In class, lab coats and goggles on, Peter and Billy followed as Mr. Tuori took metallic-looking gray iodine crystals from a small jar and put them into a beaker. Mr. Tuori then relocated to the fume hood to pour a small amount of concentrated solution of ammonia over the crystals. He shook the mixture gently, explaining that the new compound, nitrogen triiodide, with three iodine atoms stuck around a single nitrogen atom, was pretty safe while wet. Once dry, though, anything could set it off, from a snowflake to a feather. After giving the chemicals time to react, Mr. Tuori filtered the mud-colored mixture to get rid of the excess ammonia. It was critical, Mr. Tuori again cautioned, to set it down before it had time to dry. When it came time for testing, Peter and Billy were front and center. Using a long pole, Mr. Tuori reached toward the charred-looking material. Peter noticed a fly buzzing just above the nitrogen triiodide. He gently elbowed Billy to look in the direction of the six-legged interloper. As Mr. Tuori’s stick approached the compound, the fly landed on the powder—setting off a loud and sharp snap! A poof of purple smoke followed. The unfortunate fly was blown to smithereens.
Soon, shipments of explosives began arriving at Peter’s door in boxes marked with a skull and crossbones and the warning “DANGER: EXPLOSIVES” stamped on top. The boys discovered they could find whatever they wanted through chemical supply companies advertised in the back of Popular Science magazine. They could have chemicals sent in bulk by UPS directly to their door. Peter secretly turned one of his third-floor closets into a chemical supply room, apprehending the boxes before his mom and dad made it home. Peter and Billy split the supplies in half, so if one of them was found out, they’d lose only half their supply.
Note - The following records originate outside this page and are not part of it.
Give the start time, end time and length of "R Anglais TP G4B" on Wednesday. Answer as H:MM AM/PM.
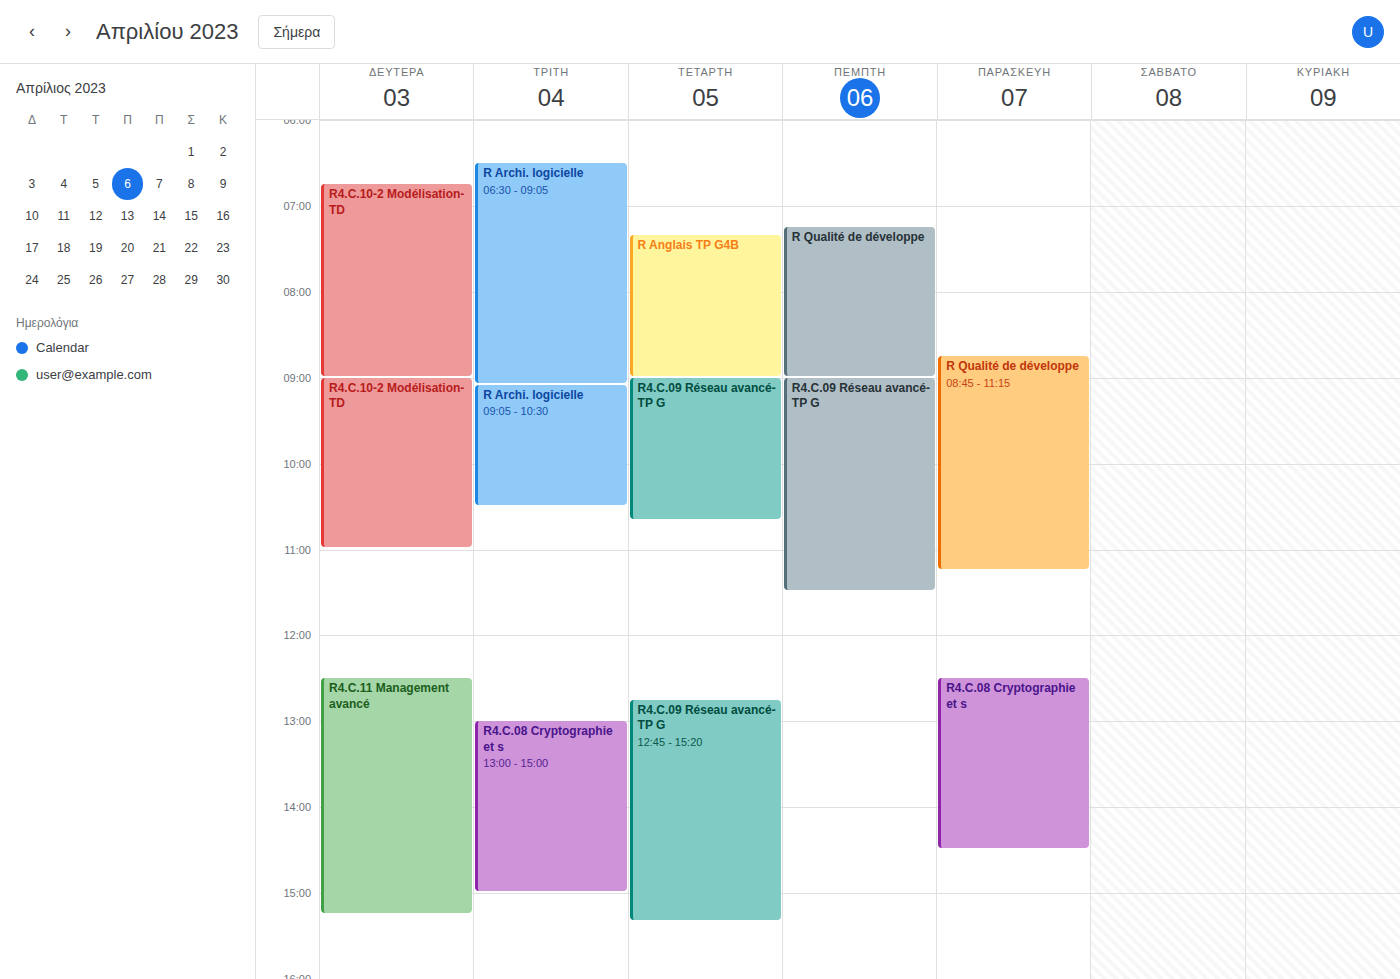
7:20 AM to 9:00 AM, 1 hour 40 minutes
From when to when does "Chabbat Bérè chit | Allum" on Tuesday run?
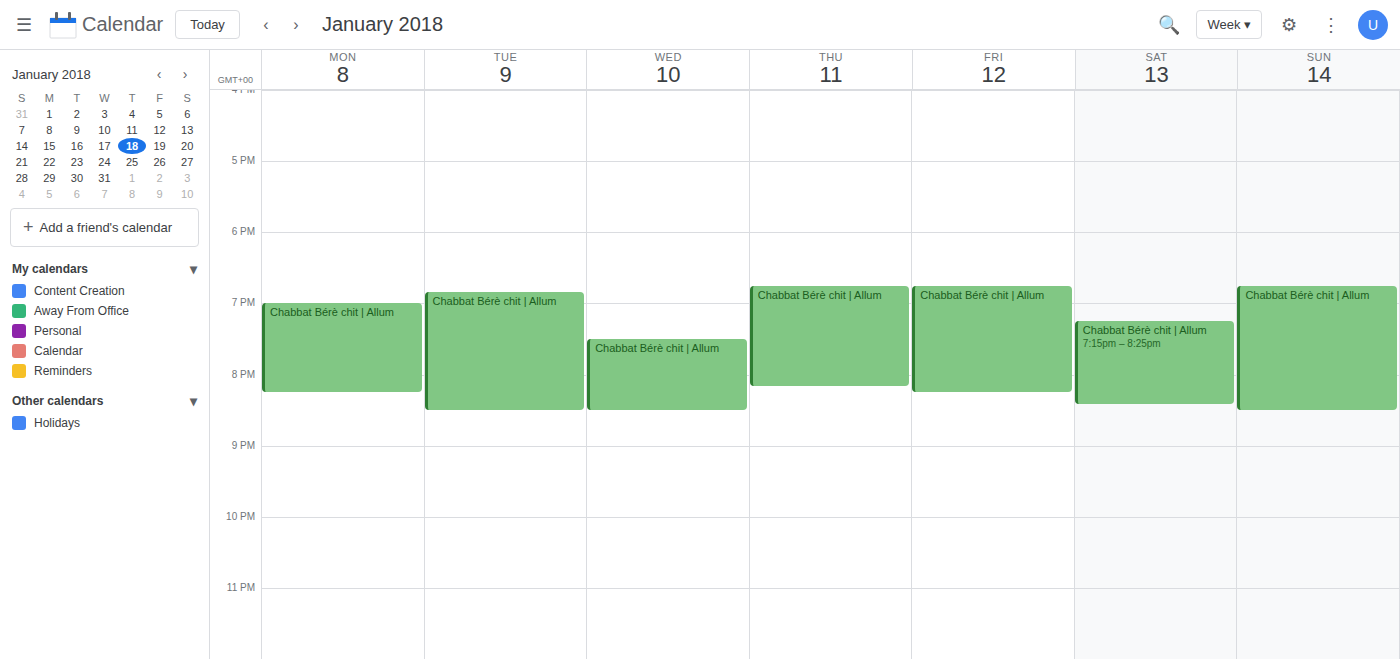
6:50 PM to 8:30 PM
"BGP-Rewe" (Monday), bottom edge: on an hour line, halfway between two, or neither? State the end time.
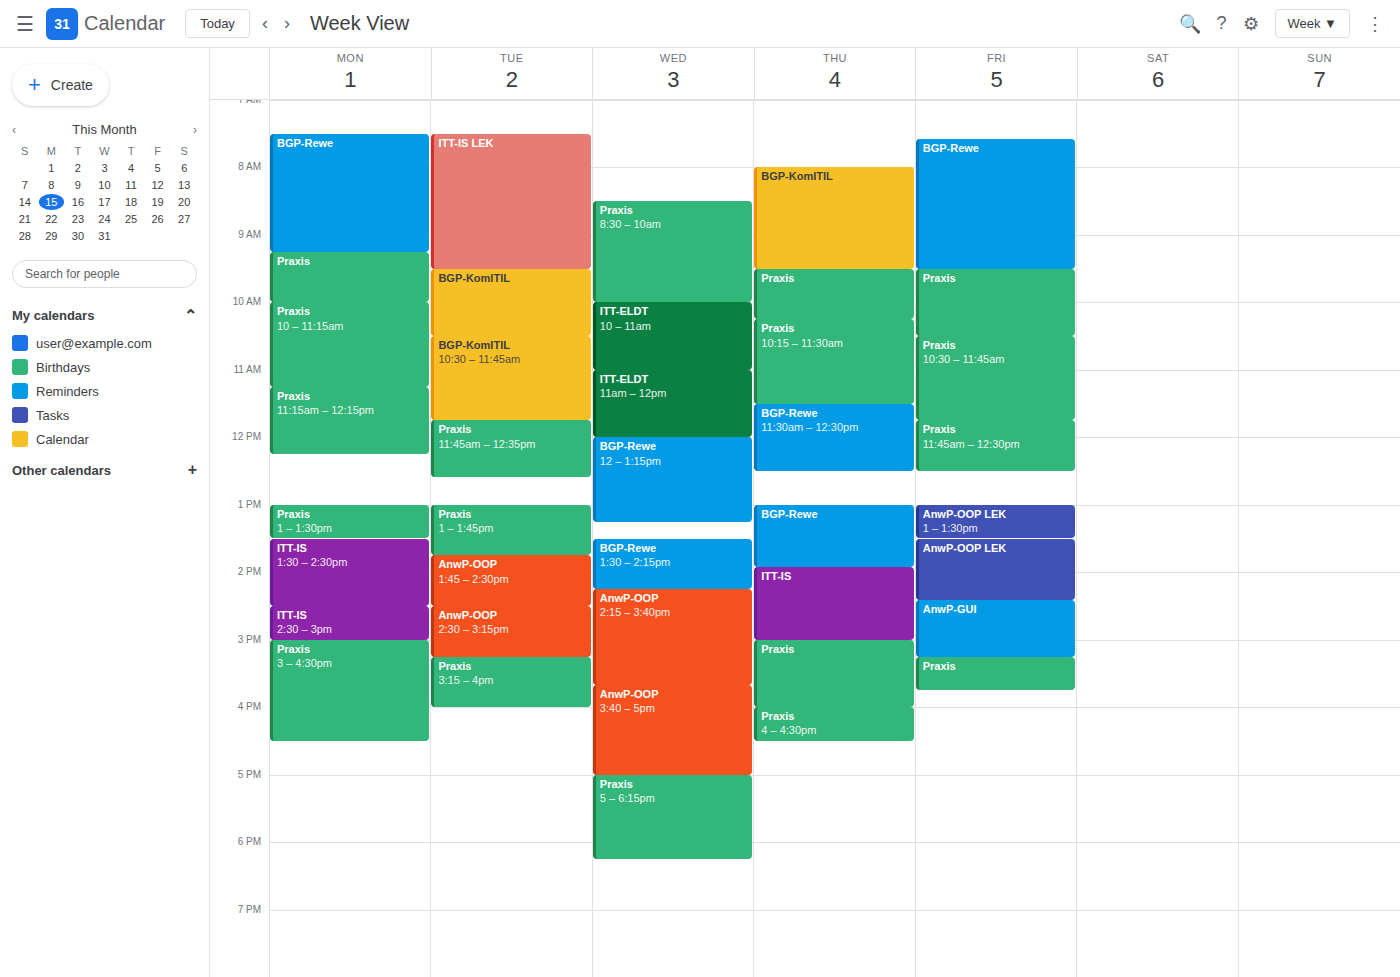
9:15 AM -- neither: a quarter of the way from the 9 AM line to the 10 AM line.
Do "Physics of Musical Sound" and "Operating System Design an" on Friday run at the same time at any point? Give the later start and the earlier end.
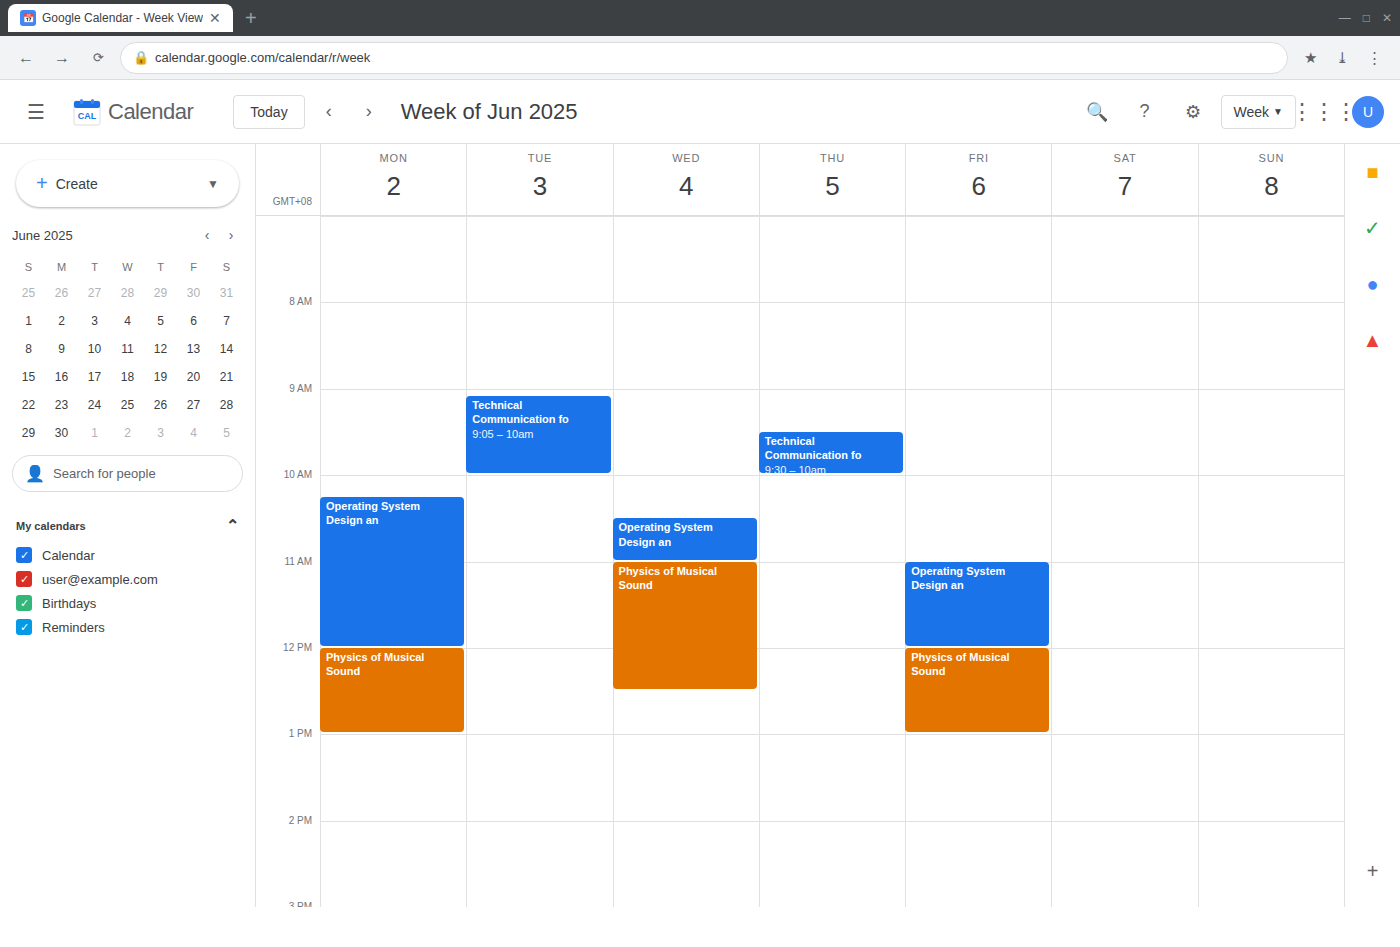
"Operating System Design an" ends at 12:00 PM, exactly when "Physics of Musical Sound" starts -- they touch but do not overlap.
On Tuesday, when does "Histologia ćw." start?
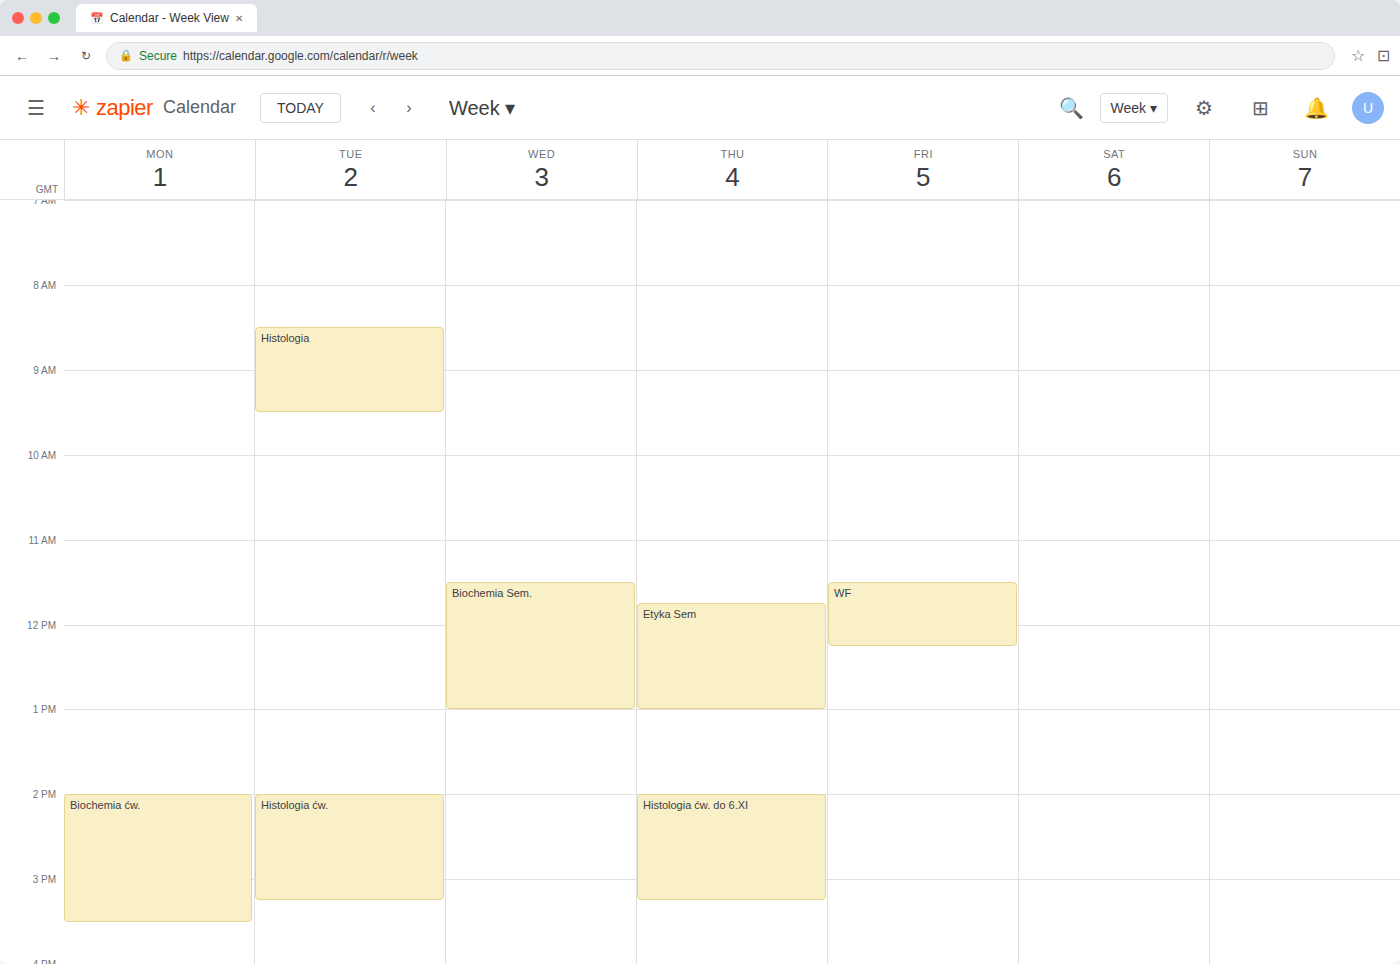
14:00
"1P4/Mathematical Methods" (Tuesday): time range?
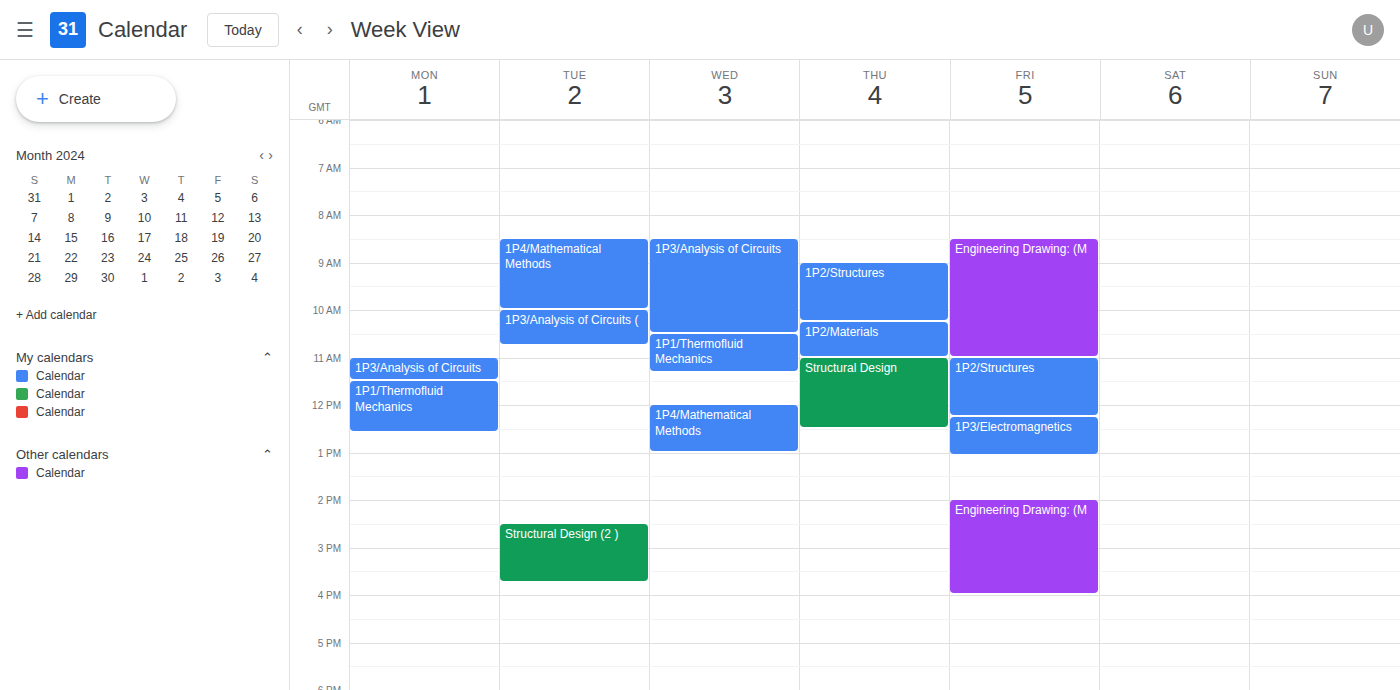
08:30 to 10:00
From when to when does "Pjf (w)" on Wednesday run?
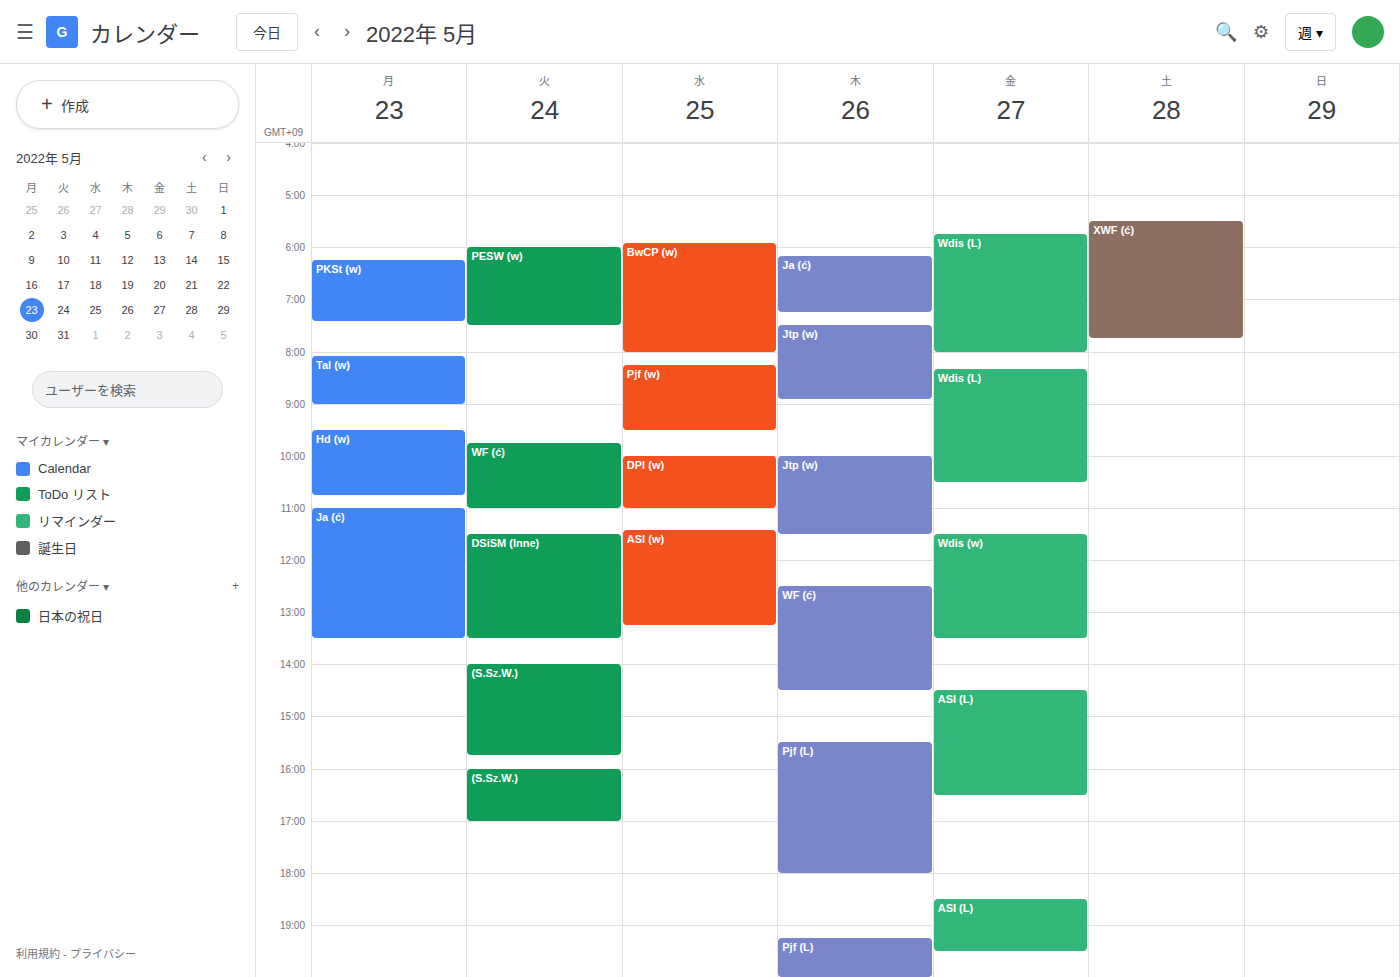
08:15 to 09:30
The boys ordered equipment for their chemistry labs: beakers, Bunsen burners, flasks, stoppers, droppers, funnels, and thermometers. Peter was drawn to the alkaline earth metals, especially magnesium, which burned a bright white light. He ordered boxes of magnesium ribbons and powder, and he’d add barium to make it burn green and strontium to make it burn red. He did tests with calcium and—of course—loved potassium nitrate, sulfur, and charcoal, the mainstays of gunpowder.
The only thing that Peter didn’t like was that potassium nitrate and sulfur needed oxygen to burn. He wanted to find something that wasn’t saddled with that requirement. To Peter, chemistry pushed into the unknown, into what felt like the opposite of ordinary schoolwork. It held mystery, order, and logic. Chemistry reminded him of being a little boy again and jumping into rain puddles. Only now, he got to make the puddles and cause the ripples.
Peter began studying rocketry, reading books by the Russian teacher and physicist Konstantin Tsiolkovsky, who was born in 1857, was nearly deaf, largely self-educated, and introduced ideas about space travel and rocket science still in use more than a century later. In the late 1800s, Tsiolkovsky wrote about the effects of zero gravity on the body, predicted the need one day for pressure suits for space travel, developed Russia’s first wind tunnel, envisioned rockets fueled by a mixture of liquid hydrogen and liquid oxygen, and developed the mathematical formula for changes in a rocket’s momentum and velocity.fn4 Peter also read about Robert Goddard, the American physicist who built and launched the world’s first liquid-fueled rocket in 1926, an event likened in significance to the Wright brothers’ flight at Kitty Hawk. Goddard was ridiculed when he stated his belief that a big enough rocket could one day reach the Moon, but he drew support from aviator Charles Lindbergh. Peter appreciated how Goddard’s rocket experiments as an undergraduate at the Worcester Polytechnic Institute yielded explosions and smoke that sent professors running for fire extinguishers.